CLI for dataset downloading and uploading¶
You can quickly download, fetch, preprocess and upload openQDC datasets using the command line interface (CLI).
Datasets¶
Print a formatted table of the available openQDC datasets and some informations.
Usage:
openqdc datasets [OPTIONS]
Options:
--help Show this message and exit.
Cache¶
Get the current local cache path of openQDC
Usage:
openqdc cache [OPTIONS]
Options:
--help Show this message and exit.
Download¶
Download preprocessed ml-ready datasets from the main openQDC hub.
Usage:
openqdc download DATASETS... [OPTIONS]
Options:
--help Show this message and exit.
--overwrite Whether to force the re-download of the datasets and overwrite the current cached dataset. [default: no-overwrite]
--cache-dir Path to the cache. If not provided, the default cache directory (.cache/openqdc/) will be used. [default: None]
--as-zarr Whether to use a zarr format for the datasets instead of memmap. [default: no-as-zarr]
--gs Whether source to use for downloading.

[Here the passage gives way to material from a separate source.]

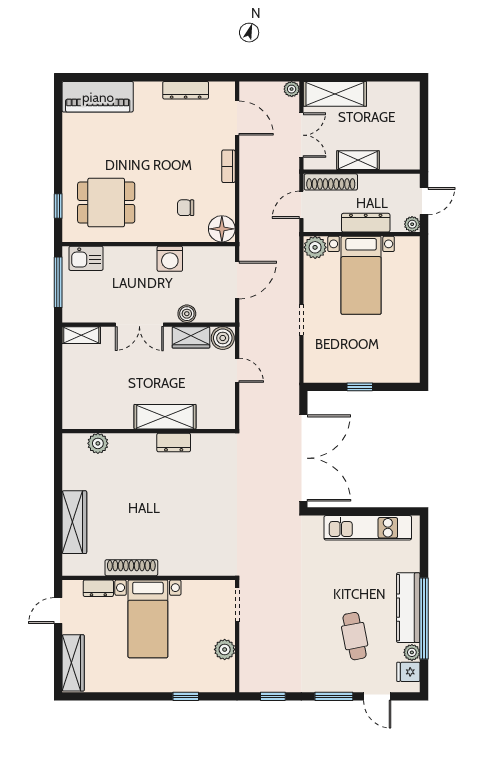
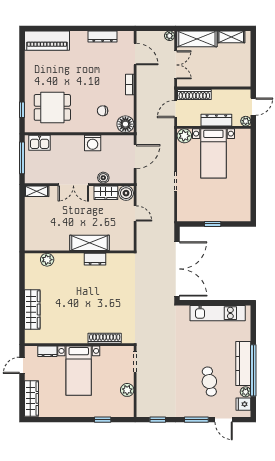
shelving: (358, 160) -> (231, 37), moved
shoe rack: (131, 568) -> (105, 338), moved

If True, Google Storage will be used.Otherwise, AWS S3 will be used [default: no-gs]
Example:
openqdc download Spice
Fetch¶
Download the raw datasets files from the main openQDC hub
Note:
Special case: if the dataset is "all", "potential", "interaction".
Usage:
openqdc fetch DATASETS... [OPTIONS]
Options:
--help Show this message and exit.
--overwrite Whether to overwrite or force the re-download of the raw files. [default: no-overwrite]
--cache-dir Path to the cache. If not provided, the default cache directory (.cache/openqdc/) will be used. [default: None]
Example:
openqdc fetch Spice
Preprocess¶
Preprocess a raw dataset (previously fetched) into a openqdc dataset and optionally push it to remote.
Usage:
openqdc preprocess DATASETS... [OPTIONS]
Options:
--help Show this message and exit.
--overwrite Whether to overwrite the current cached datasets. [default: overwrite]
--upload Whether to attempt the upload to the remote storage. Must have write permissions. [default: no-upload]
--as-zarr Whether to preprocess as a zarr format or a memmap format. [default: no-as-zarr]
Example:
openqdc preprocess Spice QMugs
Upload¶
Upload a preprocessed dataset to the remote storage
Usage:
openqdc upload DATASETS... [OPTIONS]
Options:
--help Show this message and exit.
--overwrite Whether to overwrite the remote files if they are present. [default: overwrite]
--as-zarr Whether to upload the zarr files if available. [default: no-as-zarr]
Example:
openqdc upload Spice --overwrite
Convert¶
Convert a preprocessed dataset from a memmap dataset to a zarr dataset.
Usage:
openqdc convert DATASETS... [OPTIONS]
Options:
--help Show this message and exit.
--overwrite Whether to overwrite the current zarr cached datasets. [default: no-overwrite]
--download Whether to force the re-download of the memmap datasets. [default: no-download]